Developmental and behavioral problems reflect alcohol's effect on the central nervous system (CNS). Deficits can range from a borderline low IQ to profound intellectual disability, from subtle effects on memory, maturity and executive functioning to severe behavioral disturbances.
There are lifelong challenges for individuals exposed to alcohol in utero that significantly affect the individual's social and emotional functioning. It is important for families to be aware of the neurobehavioral profile of the child; this includes is how the child's thinking process, language skills, and brain function influence his/her behavior on a day-to-day basis. This awareness enables families to nurture a child's strengths while accommodating or intervening in areas of weaknesses.
Families may be better prepared for and able to cope with abnormal behavior that is related to the diagnosis, rather than becoming frustrated if they interpret the behavior as the child's ill-intentions. Furthermore, such awareness also enables professionals to acknowledge that these behaviors are not the result of poor parenting skills.
Individuals with FASDs have lifelong problems with learning and behavior. If disabilities are not addressed early, they may result in more severe problems over time (e.g. school dropout, legal problems, and substance use disorders).
Individuals with FASDs may have delays in meeting expected developmental milestones or may have uneven development in the various domains. Some affected individuals may have significant cognitive disability, with the most extreme cases meeting criteria for intellectual disability. Others may have borderline, low average or even normal IQ, and yet have poor life skills (e.g., self- care, community functioning, and social skills).
Several protective factors have been shown to improve functioning for individuals with prenatal alcohol exposure.

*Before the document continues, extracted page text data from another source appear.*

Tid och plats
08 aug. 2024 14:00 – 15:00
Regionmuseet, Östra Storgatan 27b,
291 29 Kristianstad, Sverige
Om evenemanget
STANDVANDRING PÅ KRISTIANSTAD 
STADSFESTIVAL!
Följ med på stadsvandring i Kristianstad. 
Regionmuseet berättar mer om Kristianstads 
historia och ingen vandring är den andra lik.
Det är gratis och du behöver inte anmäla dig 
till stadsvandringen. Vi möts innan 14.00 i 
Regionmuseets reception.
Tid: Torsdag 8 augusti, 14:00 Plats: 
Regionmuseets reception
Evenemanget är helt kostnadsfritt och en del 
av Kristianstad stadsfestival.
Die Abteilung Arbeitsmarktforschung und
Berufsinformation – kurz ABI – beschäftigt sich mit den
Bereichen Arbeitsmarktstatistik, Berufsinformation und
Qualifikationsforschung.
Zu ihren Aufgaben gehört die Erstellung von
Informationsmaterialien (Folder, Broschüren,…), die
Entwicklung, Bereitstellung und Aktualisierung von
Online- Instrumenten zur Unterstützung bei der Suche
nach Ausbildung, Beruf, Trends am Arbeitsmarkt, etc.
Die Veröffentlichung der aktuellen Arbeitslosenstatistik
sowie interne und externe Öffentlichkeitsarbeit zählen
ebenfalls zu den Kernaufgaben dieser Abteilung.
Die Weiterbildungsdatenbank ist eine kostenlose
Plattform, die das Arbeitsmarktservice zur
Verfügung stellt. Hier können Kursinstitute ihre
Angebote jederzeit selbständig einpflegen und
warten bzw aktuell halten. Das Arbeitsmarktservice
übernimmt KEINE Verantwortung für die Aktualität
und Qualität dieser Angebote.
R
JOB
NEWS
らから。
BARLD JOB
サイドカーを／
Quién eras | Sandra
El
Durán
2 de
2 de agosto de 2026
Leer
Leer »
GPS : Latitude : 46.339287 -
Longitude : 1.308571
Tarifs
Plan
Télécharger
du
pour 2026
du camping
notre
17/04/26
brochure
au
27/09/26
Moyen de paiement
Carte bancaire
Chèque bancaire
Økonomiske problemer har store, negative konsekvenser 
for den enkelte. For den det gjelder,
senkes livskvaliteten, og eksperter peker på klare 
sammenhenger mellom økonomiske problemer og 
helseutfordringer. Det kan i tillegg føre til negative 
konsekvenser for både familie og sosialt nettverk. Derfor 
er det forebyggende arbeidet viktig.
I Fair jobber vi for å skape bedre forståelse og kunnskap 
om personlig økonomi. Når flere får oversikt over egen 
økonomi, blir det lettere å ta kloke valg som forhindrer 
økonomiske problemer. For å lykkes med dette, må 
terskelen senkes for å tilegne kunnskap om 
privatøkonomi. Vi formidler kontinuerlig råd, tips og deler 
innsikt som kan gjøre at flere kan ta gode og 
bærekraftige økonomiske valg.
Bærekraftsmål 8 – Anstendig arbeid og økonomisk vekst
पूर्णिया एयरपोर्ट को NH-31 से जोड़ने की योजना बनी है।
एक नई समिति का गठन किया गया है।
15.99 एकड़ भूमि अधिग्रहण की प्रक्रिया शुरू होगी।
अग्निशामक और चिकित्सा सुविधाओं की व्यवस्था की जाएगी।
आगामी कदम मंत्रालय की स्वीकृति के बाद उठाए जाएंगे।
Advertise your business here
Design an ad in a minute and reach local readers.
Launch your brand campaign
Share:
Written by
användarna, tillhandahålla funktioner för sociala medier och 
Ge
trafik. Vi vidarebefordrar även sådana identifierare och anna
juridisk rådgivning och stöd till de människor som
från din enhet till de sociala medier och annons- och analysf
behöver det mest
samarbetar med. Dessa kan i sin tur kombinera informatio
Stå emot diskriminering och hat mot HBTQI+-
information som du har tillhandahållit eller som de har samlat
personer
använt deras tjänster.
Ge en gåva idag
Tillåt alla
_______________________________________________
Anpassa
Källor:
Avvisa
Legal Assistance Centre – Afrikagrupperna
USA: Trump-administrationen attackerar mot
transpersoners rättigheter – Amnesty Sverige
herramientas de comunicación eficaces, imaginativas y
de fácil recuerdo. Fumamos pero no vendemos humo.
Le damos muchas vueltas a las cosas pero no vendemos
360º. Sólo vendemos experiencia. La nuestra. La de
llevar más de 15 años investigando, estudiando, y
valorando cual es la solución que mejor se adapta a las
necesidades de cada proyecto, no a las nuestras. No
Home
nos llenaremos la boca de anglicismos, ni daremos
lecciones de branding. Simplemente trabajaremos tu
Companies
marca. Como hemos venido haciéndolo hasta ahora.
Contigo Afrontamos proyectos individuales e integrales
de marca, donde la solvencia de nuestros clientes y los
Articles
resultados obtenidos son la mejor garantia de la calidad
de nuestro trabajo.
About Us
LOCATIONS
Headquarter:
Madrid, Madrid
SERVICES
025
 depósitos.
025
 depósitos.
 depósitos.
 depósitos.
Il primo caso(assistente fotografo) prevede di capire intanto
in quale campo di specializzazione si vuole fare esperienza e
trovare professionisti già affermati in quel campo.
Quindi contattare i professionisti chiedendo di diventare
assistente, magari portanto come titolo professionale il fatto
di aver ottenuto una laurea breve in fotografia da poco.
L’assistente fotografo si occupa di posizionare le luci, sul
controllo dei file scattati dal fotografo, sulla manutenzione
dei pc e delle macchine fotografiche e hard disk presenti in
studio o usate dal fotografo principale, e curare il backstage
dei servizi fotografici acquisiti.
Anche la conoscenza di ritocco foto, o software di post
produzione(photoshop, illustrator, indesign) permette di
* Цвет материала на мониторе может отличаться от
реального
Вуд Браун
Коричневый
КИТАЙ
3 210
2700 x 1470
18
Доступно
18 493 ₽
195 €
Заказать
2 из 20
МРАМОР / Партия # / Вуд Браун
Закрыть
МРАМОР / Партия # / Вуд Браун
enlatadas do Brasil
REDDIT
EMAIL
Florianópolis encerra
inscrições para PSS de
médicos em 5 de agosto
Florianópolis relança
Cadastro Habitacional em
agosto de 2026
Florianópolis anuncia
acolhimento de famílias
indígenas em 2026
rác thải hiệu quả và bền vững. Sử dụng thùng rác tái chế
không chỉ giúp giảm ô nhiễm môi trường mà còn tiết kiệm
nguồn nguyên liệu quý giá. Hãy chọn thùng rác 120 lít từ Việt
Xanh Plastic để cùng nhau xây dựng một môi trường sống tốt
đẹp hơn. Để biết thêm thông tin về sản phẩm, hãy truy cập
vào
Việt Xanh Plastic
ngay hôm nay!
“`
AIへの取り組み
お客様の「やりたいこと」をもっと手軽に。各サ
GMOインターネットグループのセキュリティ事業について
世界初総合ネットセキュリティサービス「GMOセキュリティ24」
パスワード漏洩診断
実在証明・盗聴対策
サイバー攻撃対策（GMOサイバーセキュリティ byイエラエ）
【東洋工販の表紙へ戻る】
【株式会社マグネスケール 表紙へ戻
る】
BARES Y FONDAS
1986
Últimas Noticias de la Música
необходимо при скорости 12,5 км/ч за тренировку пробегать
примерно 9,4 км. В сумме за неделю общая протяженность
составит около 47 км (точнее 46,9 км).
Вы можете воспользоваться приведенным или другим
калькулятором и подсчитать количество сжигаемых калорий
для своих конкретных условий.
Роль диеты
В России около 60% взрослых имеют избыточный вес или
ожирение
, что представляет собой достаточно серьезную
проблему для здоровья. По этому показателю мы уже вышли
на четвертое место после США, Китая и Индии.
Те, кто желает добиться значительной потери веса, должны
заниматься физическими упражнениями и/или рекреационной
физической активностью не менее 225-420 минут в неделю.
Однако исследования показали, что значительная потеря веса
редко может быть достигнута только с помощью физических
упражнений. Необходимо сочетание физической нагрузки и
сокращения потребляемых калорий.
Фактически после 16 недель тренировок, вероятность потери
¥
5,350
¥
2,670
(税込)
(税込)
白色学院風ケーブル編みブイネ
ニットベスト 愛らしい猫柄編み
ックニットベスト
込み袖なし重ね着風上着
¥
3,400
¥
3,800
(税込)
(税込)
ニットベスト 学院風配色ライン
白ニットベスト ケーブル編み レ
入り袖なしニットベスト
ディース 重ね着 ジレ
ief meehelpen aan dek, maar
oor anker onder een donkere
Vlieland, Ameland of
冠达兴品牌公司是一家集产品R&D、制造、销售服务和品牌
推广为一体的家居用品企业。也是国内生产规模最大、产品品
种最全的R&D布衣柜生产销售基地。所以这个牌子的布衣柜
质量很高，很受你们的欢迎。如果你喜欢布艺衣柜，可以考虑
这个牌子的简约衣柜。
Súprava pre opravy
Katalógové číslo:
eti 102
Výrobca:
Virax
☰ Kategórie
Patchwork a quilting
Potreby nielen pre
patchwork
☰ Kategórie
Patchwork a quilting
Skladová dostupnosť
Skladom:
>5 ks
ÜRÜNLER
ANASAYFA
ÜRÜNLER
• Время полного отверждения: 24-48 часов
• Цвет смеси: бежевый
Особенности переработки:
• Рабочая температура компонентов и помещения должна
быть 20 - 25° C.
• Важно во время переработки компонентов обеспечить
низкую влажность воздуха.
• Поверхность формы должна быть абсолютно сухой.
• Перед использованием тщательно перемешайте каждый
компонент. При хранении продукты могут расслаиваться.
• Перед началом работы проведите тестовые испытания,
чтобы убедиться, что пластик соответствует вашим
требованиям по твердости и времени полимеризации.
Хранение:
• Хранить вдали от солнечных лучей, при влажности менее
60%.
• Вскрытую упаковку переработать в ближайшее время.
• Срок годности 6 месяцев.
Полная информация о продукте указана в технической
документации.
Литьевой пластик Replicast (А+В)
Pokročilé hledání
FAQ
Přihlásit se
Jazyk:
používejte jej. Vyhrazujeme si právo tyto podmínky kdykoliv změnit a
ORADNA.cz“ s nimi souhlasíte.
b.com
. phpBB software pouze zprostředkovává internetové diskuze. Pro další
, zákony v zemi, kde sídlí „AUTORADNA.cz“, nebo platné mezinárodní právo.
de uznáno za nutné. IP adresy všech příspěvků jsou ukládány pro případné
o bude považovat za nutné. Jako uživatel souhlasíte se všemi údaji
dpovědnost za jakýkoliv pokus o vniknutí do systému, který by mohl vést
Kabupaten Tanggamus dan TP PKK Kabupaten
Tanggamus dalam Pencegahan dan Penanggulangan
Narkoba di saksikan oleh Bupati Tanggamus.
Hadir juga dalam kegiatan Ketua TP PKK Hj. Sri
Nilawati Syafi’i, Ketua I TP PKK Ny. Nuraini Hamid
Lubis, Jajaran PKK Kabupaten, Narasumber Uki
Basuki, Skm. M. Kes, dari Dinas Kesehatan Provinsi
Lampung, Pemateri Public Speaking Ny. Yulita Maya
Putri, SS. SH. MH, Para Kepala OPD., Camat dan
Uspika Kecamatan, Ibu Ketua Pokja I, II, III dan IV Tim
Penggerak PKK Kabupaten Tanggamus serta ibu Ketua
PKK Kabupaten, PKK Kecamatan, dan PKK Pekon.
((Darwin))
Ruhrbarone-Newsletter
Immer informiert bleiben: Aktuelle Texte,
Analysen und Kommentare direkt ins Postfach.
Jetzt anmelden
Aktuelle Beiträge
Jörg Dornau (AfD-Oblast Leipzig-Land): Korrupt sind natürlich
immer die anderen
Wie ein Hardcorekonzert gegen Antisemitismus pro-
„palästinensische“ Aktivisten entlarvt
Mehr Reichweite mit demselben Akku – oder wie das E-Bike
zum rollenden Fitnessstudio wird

These factors include:
- A stable and nurturing environment
- Early diagnosis
- Absence of violence
- Stable home placements and
- Eligibility and access to social, developmental and educational services
Conversely, risk factors that may lead to poor outcomes for individuals with FASDs include:
- Multiple care giving placements
- Early or continued exposure to violence, and
- Failure to qualify for disability services
Management Strategies by Age
The management of individuals with FASDs depends on an understanding of their neurocognitive and developmental abilities as they apply to daily life. Parenting children with FASDs requires a lot of patience, structure, and consistency. It is important to recognize and nurture the individual’s strength while helping him/her navigate the world in the face of their behavioral difficulties. Individuals with FASDs have disabilities that affect the way they behave at home, in school, and throughout the community. Just as we as a society provide ramps, glasses, and hearing aids for those with physical disabilities, we must also advocate for appropriate accommodations for individuals with FASDs. Parents, teachers, and care providers can and should play an active role in such advocacy efforts.